Après la guerre de 1998 avec l’Éthiopie, le gouvernement était en proie à une mentalité de siège, car il craignait la déstabilisation de l’Éthiopie et les accusations de ses propres citoyens pour les avoir fait participer dans un conflit dont beaucoup pensaient qu’il aurait pu être évité grâce au dialogue. En septembre 2001, le gouvernement a ordonné une répression. Onze hauts fonctionnaires et de nombreux cadres moyens qui soutenaient l’idée d’une réforme ont été arrêtés. Ils ont ensuite été jetés en prison, pour ne plus jamais être entendus.
Onze journalistes qui publiaient des plaintes, des lettres et des appels téléphoniques du groupe réformiste ont également été arrêtés; leurs journaux ont été interdits. Parmi eux se trouvait mon bon ami et collègue Seyum, le photographe qui a capturé le moment historique de l’indépendance. Aucun d’entre eux n’a été déféré devant un tribunal indépendant et on ne sait toujours pas où ils se trouvent.
L’Érythrée reste un État à parti unique qui n’a pas tenu d’élections nationales depuis l’indépendance.
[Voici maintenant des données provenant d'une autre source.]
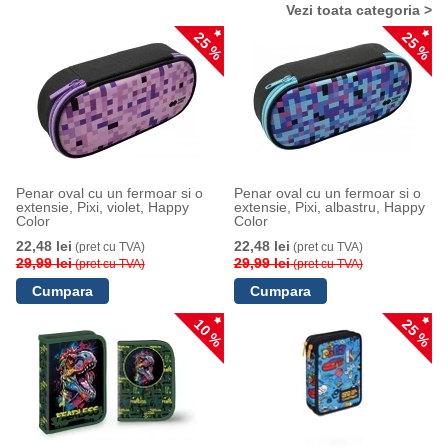
Vezi toata categoria >
25 %
25 %
Penar oval cu un fermoar si o
Penar oval cu un fermoar si o
extensie, Pixi, violet, Happy
extensie, Pixi, albastru, Happy
Color
Color
22,48 lei
22,48 lei
(pret cu TVA)
(pret cu TVA)
29,99 lei
29,99 lei
(pret cu TVA)
(pret cu TVA)
10 %
25 %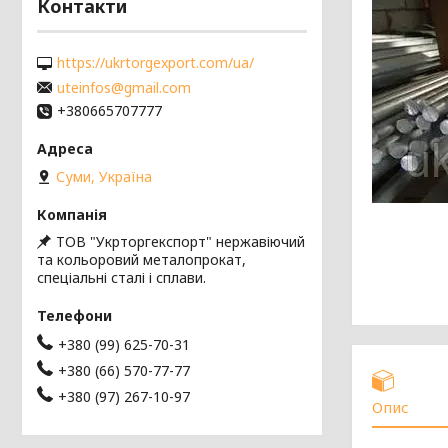
Контакти
https://ukrtorgexport.com/ua/
uteinfos@gmail.com
+380665707777
Суми, Україна
ТОВ "Укрторгекспорт" нержавіючий
та кольоровий металопрокат,
спеціальні сталі і сплави.
+380 (99) 625-70-31
+380 (66) 570-77-77
+380 (97) 267-10-97
Опис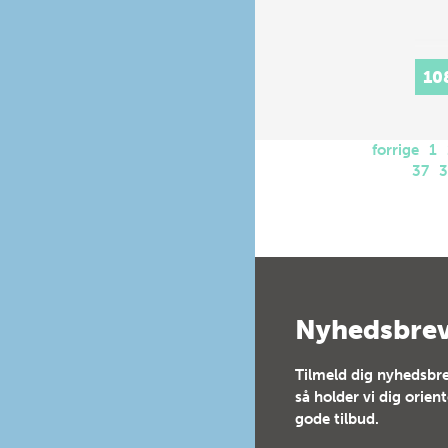
10
forrige
1
37
Nyhedsbre
Tilmeld dig nyhedsbre
så holder vi dig orien
gode tilbud.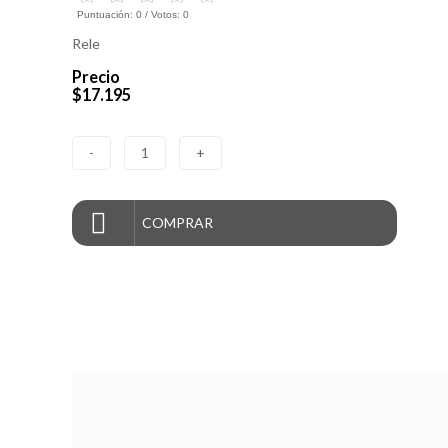
Puntuación:
0
/ Votos:
0
Rele
Precio
$17.195
-
1
+
COMPRAR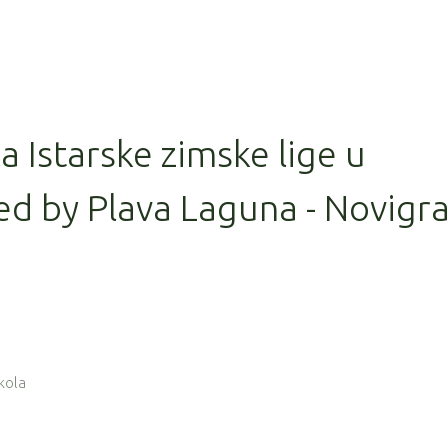
la Istarske zimske lige u
ed by Plava Laguna - Novigr
 kola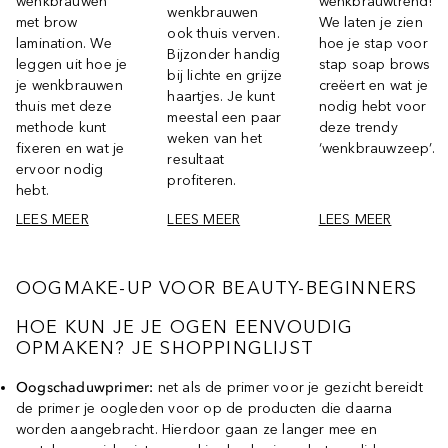
wenkbrauwen
wenkbrauwtrend!
wenkbrauwen
met brow
We laten je zien
ook thuis verven.
lamination. We
hoe je stap voor
Bijzonder handig
leggen uit hoe je
stap soap brows
bij lichte en grijze
je wenkbrauwen
creëert en wat je
haartjes. Je kunt
thuis met deze
nodig hebt voor
meestal een paar
methode kunt
deze trendy
weken van het
fixeren en wat je
‘wenkbrauwzeep’.
resultaat
ervoor nodig
profiteren.
hebt.
LEES MEER
LEES MEER
LEES MEER
OOGMAKE-UP VOOR BEAUTY-BEGINNERS
HOE KUN JE JE OGEN EENVOUDIG
OPMAKEN? JE SHOPPINGLIJST
Oogschaduwprimer:
net als de primer voor je gezicht bereidt
de primer je oogleden voor op de producten die daarna
worden aangebracht. Hierdoor gaan ze langer mee en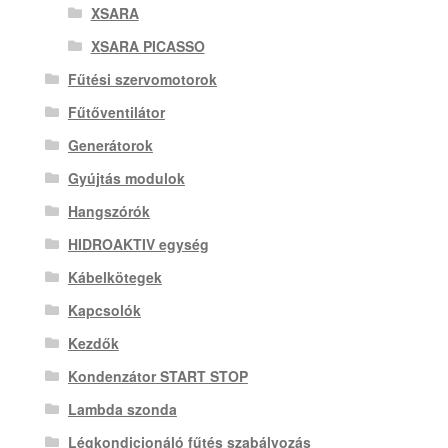
XSARA
XSARA PICASSO
Fűtési szervomotorok
Fűtőventilátor
Generátorok
Gyújtás modulok
Hangszórók
HIDROAKTIV egység
Kábelkötegek
Kapcsolók
Kezdők
Kondenzátor START STOP
Lambda szonda
Légkondicionáló fűtés szabályozás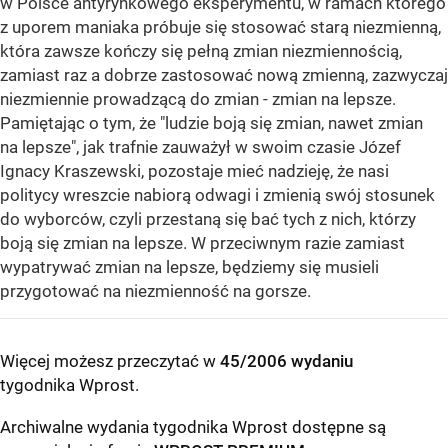
w Polsce antyrynkowego eksperymentu, w ramach którego
z uporem maniaka próbuje się stosować starą niezmienną,
która zawsze kończy się pełną zmian niezmiennością,
zamiast raz a dobrze zastosować nową zmienną, zazwyczaj
niezmiennie prowadzącą do zmian - zmian na lepsze.
Pamiętając o tym, że "ludzie boją się zmian, nawet zmian
na lepsze", jak trafnie zauważył w swoim czasie Józef
Ignacy Kraszewski, pozostaje mieć nadzieję, że nasi
politycy wreszcie nabiorą odwagi i zmienią swój stosunek
do wyborców, czyli przestaną się bać tych z nich, którzy
boją się zmian na lepsze. W przeciwnym razie zamiast
wypatrywać zmian na lepsze, będziemy się musieli
przygotować na niezmienność na gorsze.
Więcej możesz przeczytać w
45/2006 wydaniu
tygodnika Wprost
.
Archiwalne wydania tygodnika Wprost dostępne są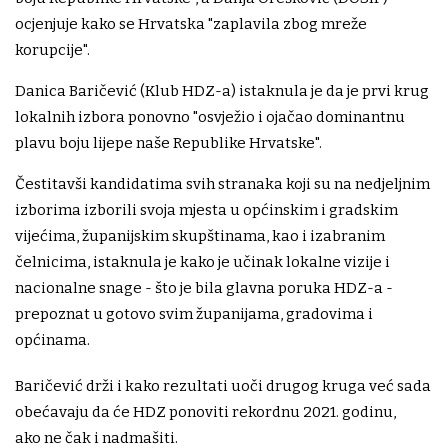
ocjenjuje kako se Hrvatska "zaplavila zbog mreže
korupcije".
Danica Baričević (Klub HDZ-a) istaknula je da je prvi krug
lokalnih izbora ponovno "osvježio i ojačao dominantnu
plavu boju lijepe naše Republike Hrvatske".
Čestitavši kandidatima svih stranaka koji su na nedjeljnim
izborima izborili svoja mjesta u općinskim i gradskim
vijećima, županijskim skupštinama, kao i izabranim
čelnicima, istaknula je kako je učinak lokalne vizije i
nacionalne snage - što je bila glavna poruka HDZ-a -
prepoznat u gotovo svim županijama, gradovima i
općinama.
Baričević drži i kako rezultati uoči drugog kruga već sada
obećavaju da će HDZ ponoviti rekordnu 2021. godinu,
ako ne čak i nadmašiti.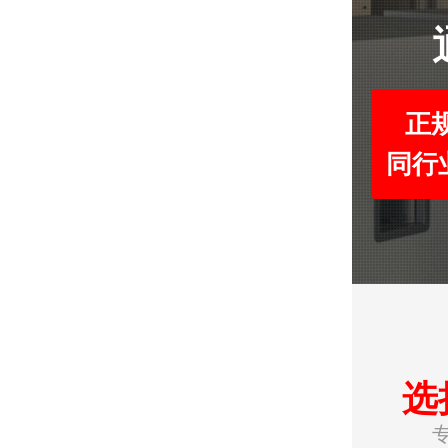
正
同行
选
Il n’y a pas de presse libre ni de groupes indépendants de la société civile. Toutes les ONG internationales et les organisations civiques locales sont interdites. Les statistiques officielles montrent que les soins de santé et l’éducation se sont améliorés depuis l’indépendance, mais c’est difficile à croire. Avec des perspectives d’emploi limitées et la perspective d’années de service militaire obligatoire non rémunéré, de nombreux jeunes continuent de quitter le pays, cherchant l’asile dans d’autres États africains ou en Europe.
Mais beaucoup d’entre nous n’ont pas perdu espoir. Nous pensons que le changement est inévitable et que l’Érythrée tiendra les promesses faites par ses martyrs. Le changement est inévitable avec la guerre fratricide au Tigré.